-- Supplied text follows --

Life is stressfull at times Ladybird but please take a breather and try not to assume that new comers to this useful website are here without permission. Please be aware that the Internet is extremely useful for information but should be used in a light mannered fashion as most web sites cannot guarantee that all info is completely accurate.
I see that you have been enjoying this site also and I hope you continue to do so but try and keep what you feel terms another person a carer or care worker as your view and not a factual term. My employer uses the title Personal Assistant when advertising for staff and when I care for my elderly relatives I prefer the title to be that of relative or advocate and don't refer myself as their carer.
I have read the information that you have submitted to the discussions and have no problem with what you yourself see as your role or title and whatever anyone on here wishes to use as their preferred language should not be so hastily judged as it's support and goodwill that is much more needed when addressing someone unless you opt to go on the fun discussions where you can get slightly more rude, witty, and light hearted without intending to be mean to other users.
Life is stressfull at times Ladybird but please take a breather and try not to assume that new comers to this useful website are here without permission.

Lorna, I don't have need to take a breather thanks, nowever well meant, I find this part of your post more than a little condescending. One doesn't need permission to write here at all but as I said, this site is for carers who are unpaid, not careworkers who are waged.

Please be aware that the Internet is extremely useful for information but should be used in a light mannered fashion as most web sites cannot guarantee that all info is completely accurate.
I see that you have been enjoying this site also and I hope you continue to do so but try and keep what you feel terms another person a carer or care worker as your view and not a factual term.

Oh dear. I really don't want to take issue with you and thought my post was just alerting you to the fact that this site was for carers in a friendly way but as for factual terms, well yet again, if you get paid for caring then you are working for a wage hence you are a careworker, NOT a carer. If you don't like facts that is your problem not mine.

My employer uses the title Personal Assistant when advertising for staff and when I care for my elderly relatives I prefer the title to be that of relative or advocate and don't refer myself as their carer.

Your right absolutely. I appreciate and understand what you have to say about how you define yourself in your unpaid caring role but for the purposes of this forum, it is important to make the differential between those who are paid for caring and those who are not.

I have read the information that you have submitted to the discussions and have no problem with what you yourself see as your role or title and whatever anyone on here wishes to use as their preferred language should not be so hastily judged as it's support and goodwill that is much more needed when addressing someone unless you opt to go on the fun discussions where you can get slightly more rude, witty, and light hearted without intending to be mean to other users.

I didn't hastily judge you, I just asked a simple question in a polite manner as it was not clear from your posts whether you were a carer or not..as I said previously there are very few carers who work shifts, for most of us it is a constant responsibility that does not have a clocking off time. I have had wonderful support from other users on here and hope I have been of some use to others as well.
I'm fairly sure that I haven't been mean to anyone, only honest during discussions. I also have every right to frequent whichever area of the forum that I need to thanks, I don't need to be policed by you. If I am out of line, then there are enough moderators that would deal with it.

-- Supplied text concluded --

_Description of the task_. Copy out, word for word, the stretch of the forum exchange about carers and careworkers from "I didn't hastily" through "others as well.".

-- Extracted records follows --

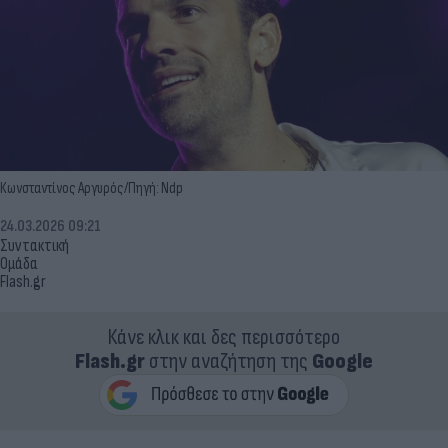
Κωνσταντίνος Αργυρός/Πηγή: Ndp
24.03.2026 09:21
Συντακτική
Ομάδα
Flash.gr
Κάνε κλικ και δες περισσότερο
Flash.gr
στην αναζήτηση της
Google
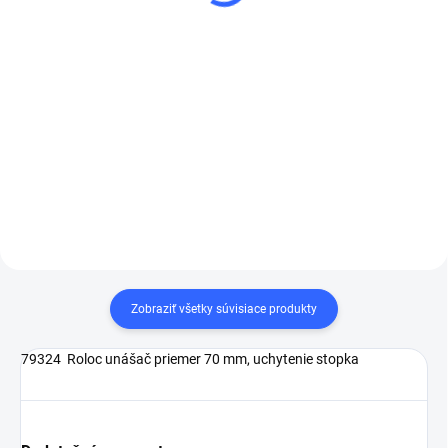
€20,71
€3,56 bez DPH
€16,84 bez DPH
Do košíka
Do košíka
3M 05532 Scotch-Brite™
Roloc™ Disk na povrchovú
Scotch-Brite™ Roloc™ Bristle
úpravu SC-DR, hnedý, 75
Disc štetinový kotúč 07529,
mm, zrnitosť -hrubá -CRS
biely, P120
Zobraziť všetky súvisiace produkty
79324 Roloc unášač priemer 70 mm, uchytenie stopka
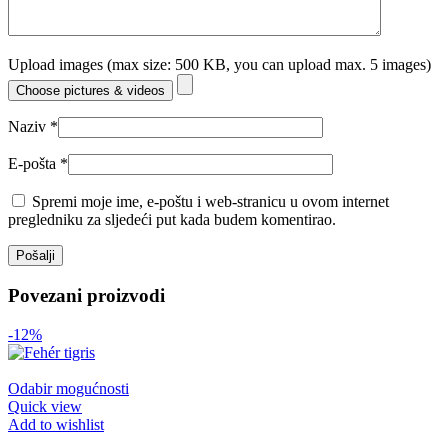
Upload images (max size: 500 KB, you can upload max. 5 images)
Choose pictures & videos
Naziv
*
E-pošta
*
Spremi moje ime, e-poštu i web-stranicu u ovom internet
pregledniku za sljedeći put kada budem komentirao.
Povezani proizvodi
-12%
Odabir mogućnosti
Quick view
Add to wishlist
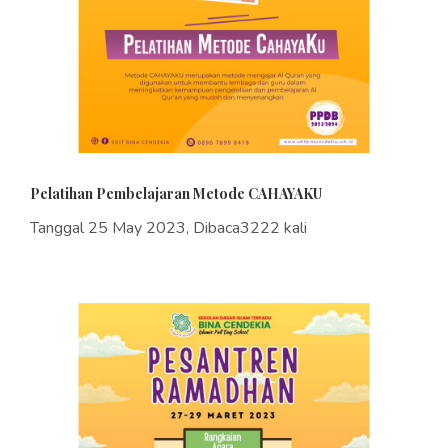
Pelatihan Pembelajaran Metode CAHAYAKU
Tanggal 25 May 2023, Dibaca3222 kali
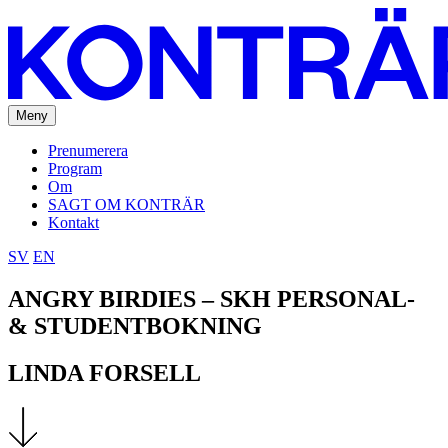
Meny
Prenumerera
Program
Om
SAGT OM KONTRÄR
Kontakt
SV
EN
ANGRY BIRDIES – SKH PERSONAL-
& STUDENTBOKNING
LINDA FORSELL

-- Extracted records concluded --

_Result for this exercise_.
I didn't hastily judge you, I just asked a simple question in a polite manner as it was not clear from your posts whether you were a carer or not..as I said previously there are very few carers who work shifts, for most of us it is a constant responsibility that does not have a clocking off time. I have had wonderful support from other users on here and hope I have been of some use to others as well.